| TRECHO DA PÁGINA |
□ □ □

Realidade e ficção se cruzam em mostra com dois grandes fotógrafos do século 20: Josef Koudelka e Gregory Crewdson

DAIGO OLIVA EDITOR-ASSISTENTE DA "ILUSTRADA" JULIANA GRAGNANI DE SÃO PAULO

De um lado, cenas verossímeis construídas meticulosamente com recursos do cinema. De outro, fatos retratados por uma testemunha nas ruas de Praga durante a invasão soviética em 1968.

Diferentes representações da realidade, captadas por dois dos nomes mais importantes da fotografia do século 20, se encontram em mostra no MIS (Museu da Imagem e do Som) de São Paulo.

O tcheco Josef Koudelka, 76, e o norte-americano Gregory Crewdson, 51, lideram os destaques do "Maio Fotografia", festival dedicado inteiramente ao suporte, que acontece nas galerias do museu até o dia 22/6.

Crewdson exibe dez fotos da série "Beneath the Roses" (Por Baixo das Rosas), em que cenas depressivas do subúrbio americano são feitas com estruturas megalomaníacas para emular situações reais.

Koudelka, membro da lendária agência de fotografia Magnum, mostra 75 imagens documentais em preto e branco de quando a capital do país da Europa Central foi ocupada por tropas do Pacto de Varsóvia, aliança militar de países do bloco socialista.

□ □ □

| AMOSTRA DOS DADOS |
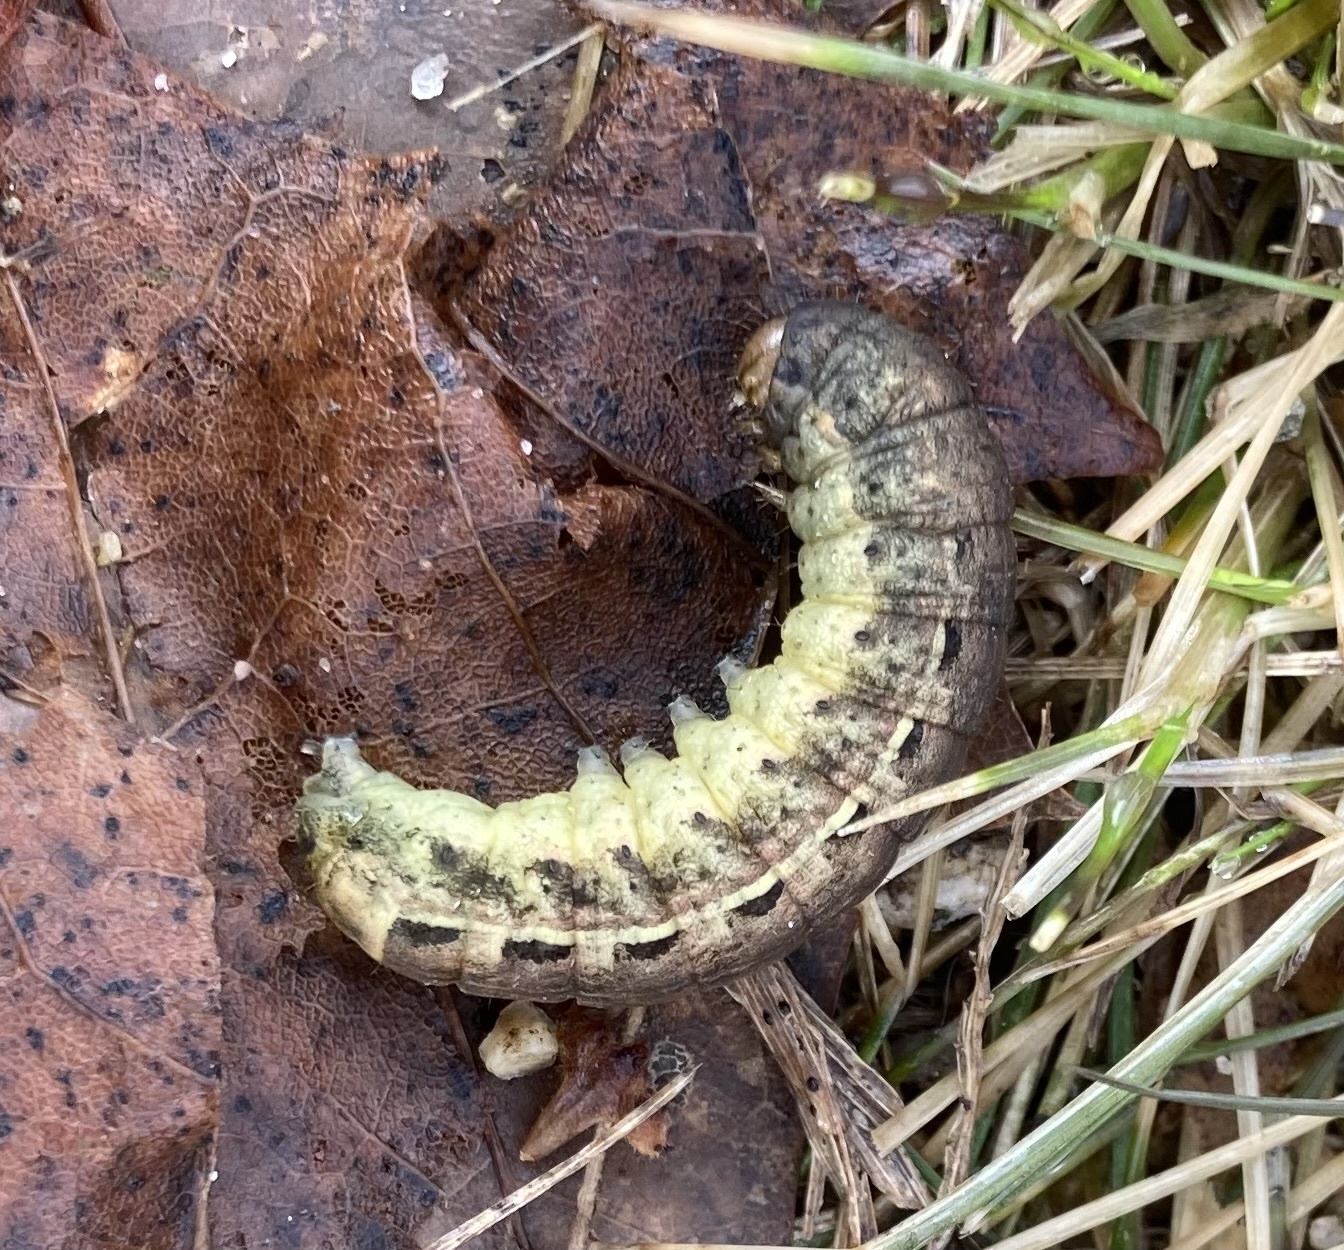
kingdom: Animalia
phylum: Arthropoda
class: Insecta
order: Lepidoptera
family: Noctuidae
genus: Noctua
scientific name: Noctua pronuba
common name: Large yellow underwing
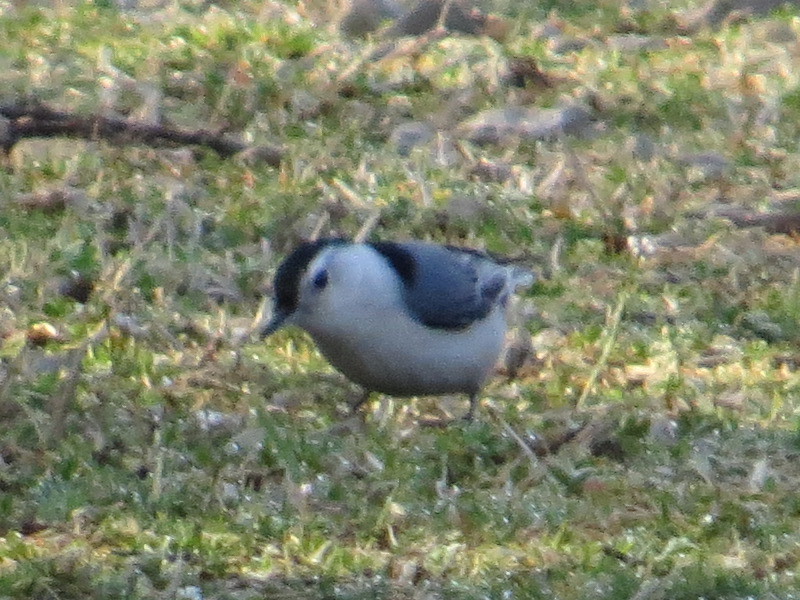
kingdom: Animalia
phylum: Chordata
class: Aves
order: Passeriformes
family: Sittidae
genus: Sitta
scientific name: Sitta carolinensis
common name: White-breasted nuthatch
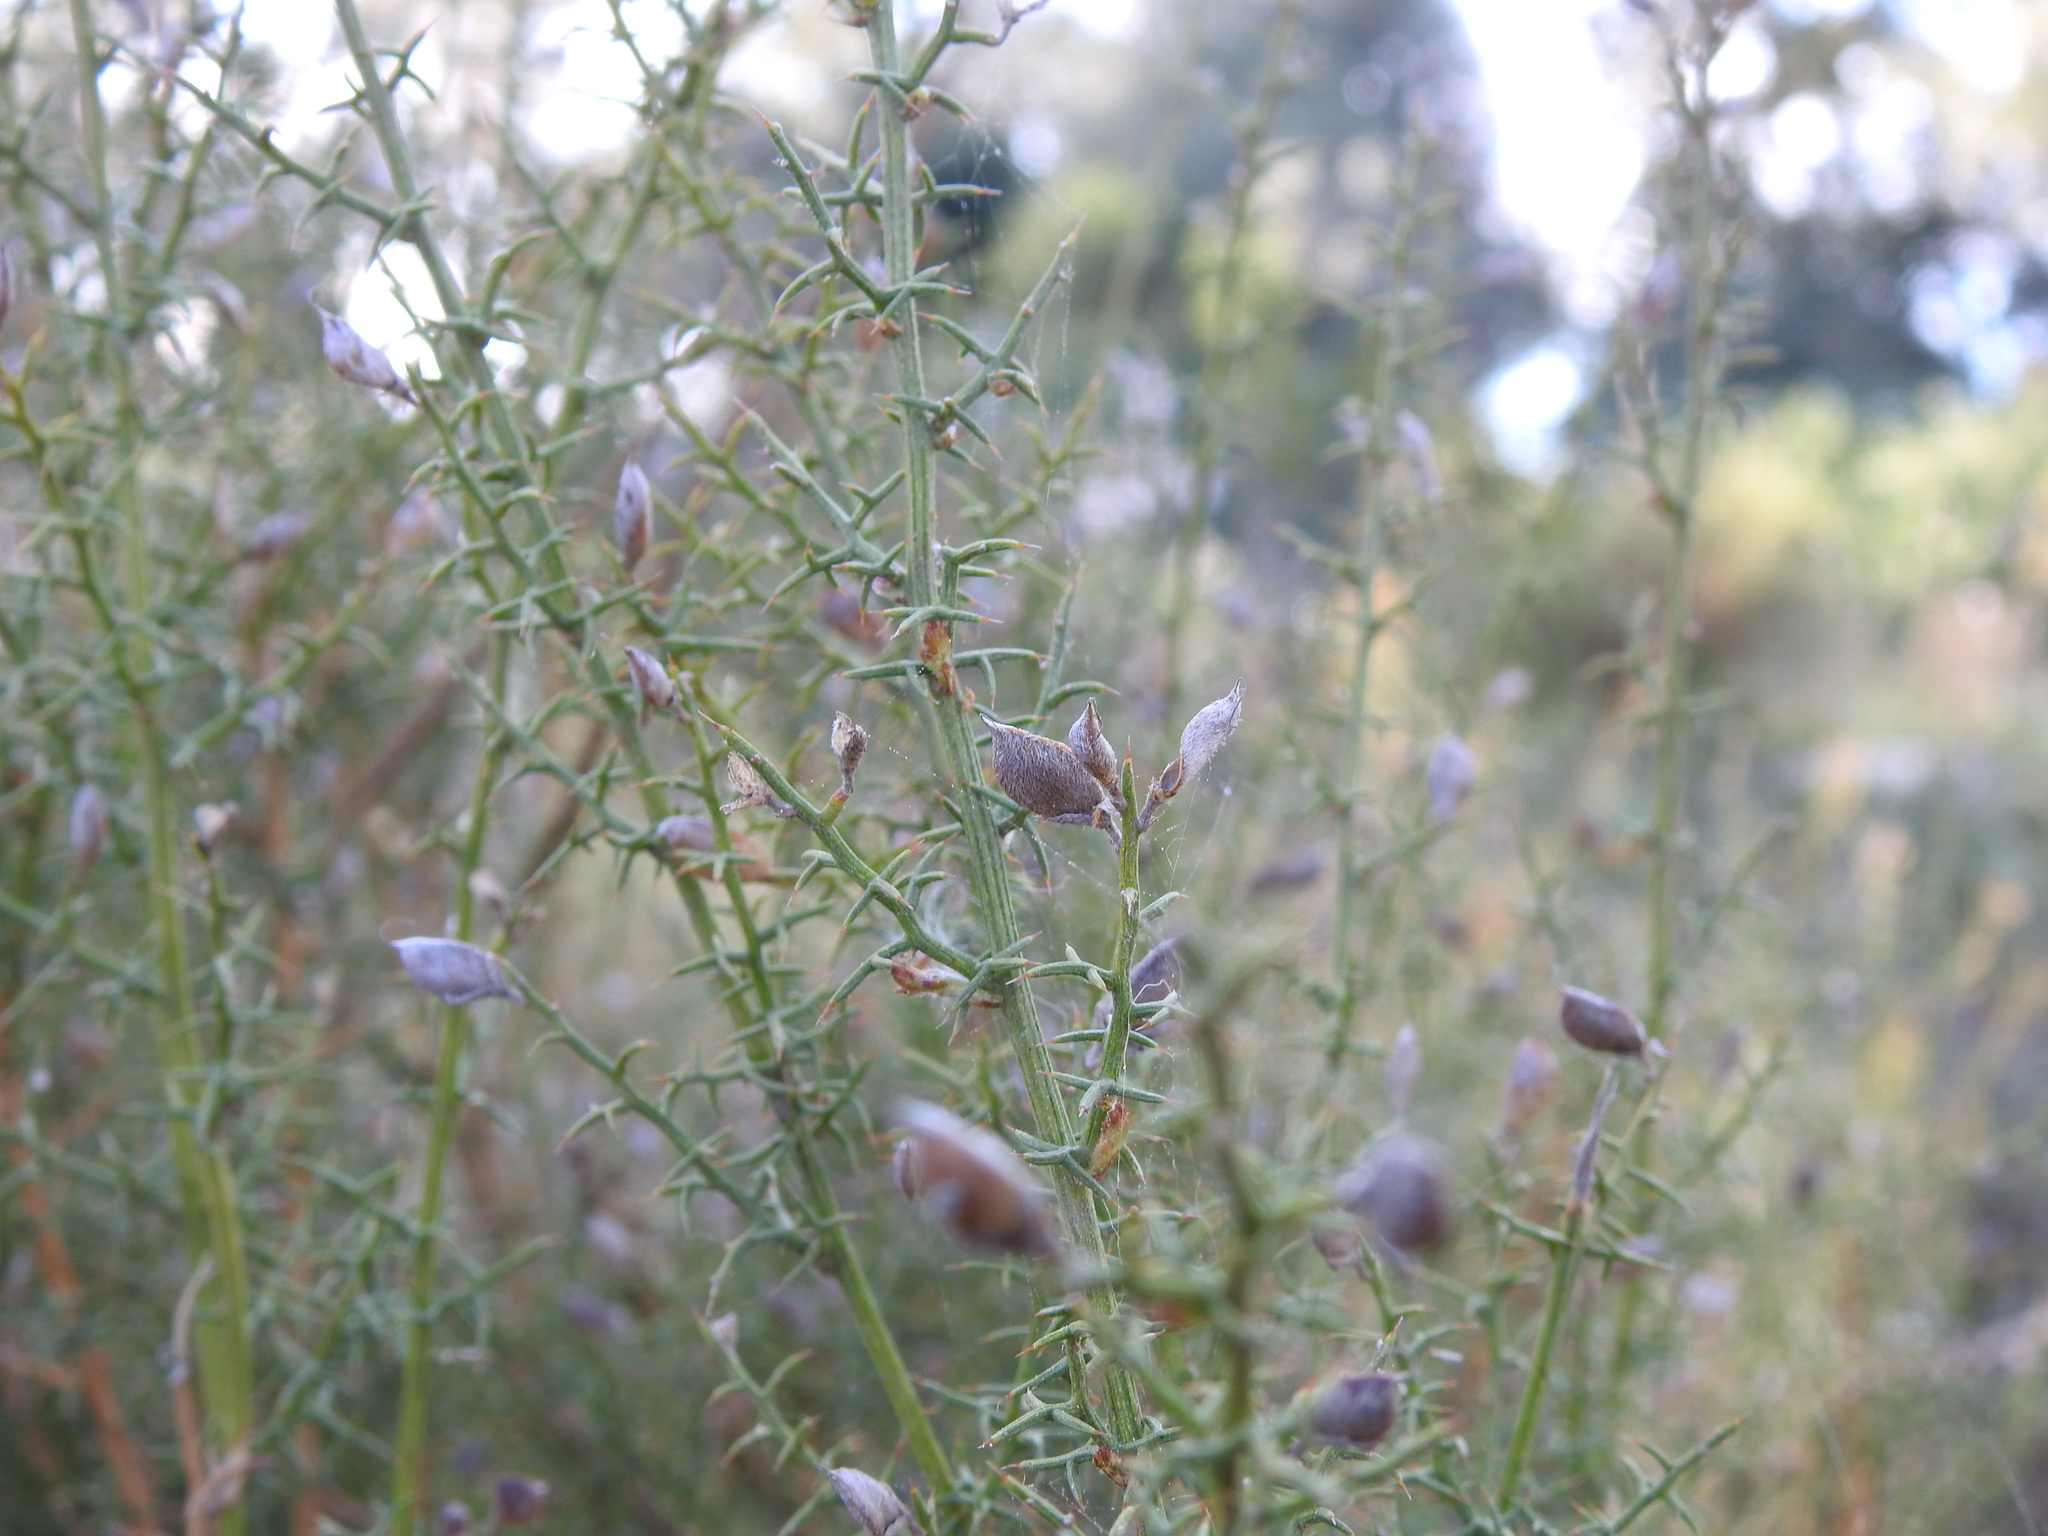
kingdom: Plantae
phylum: Tracheophyta
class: Magnoliopsida
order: Fabales
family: Fabaceae
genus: Stauracanthus
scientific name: Stauracanthus boivinii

□ □ □

Retorne, copiado sem nenhuma alteração, o trecho da reportagem sobre a mostra de fotografia começando em "Koudelka, membro da" e seguindo até "do bloco socialista.", inclusive.

| RESPOSTA DA TAREFA |
Koudelka, membro da lendária agência de fotografia Magnum, mostra 75 imagens documentais em preto e branco de quando a capital do país da Europa Central foi ocupada por tropas do Pacto de Varsóvia, aliança militar de países do bloco socialista.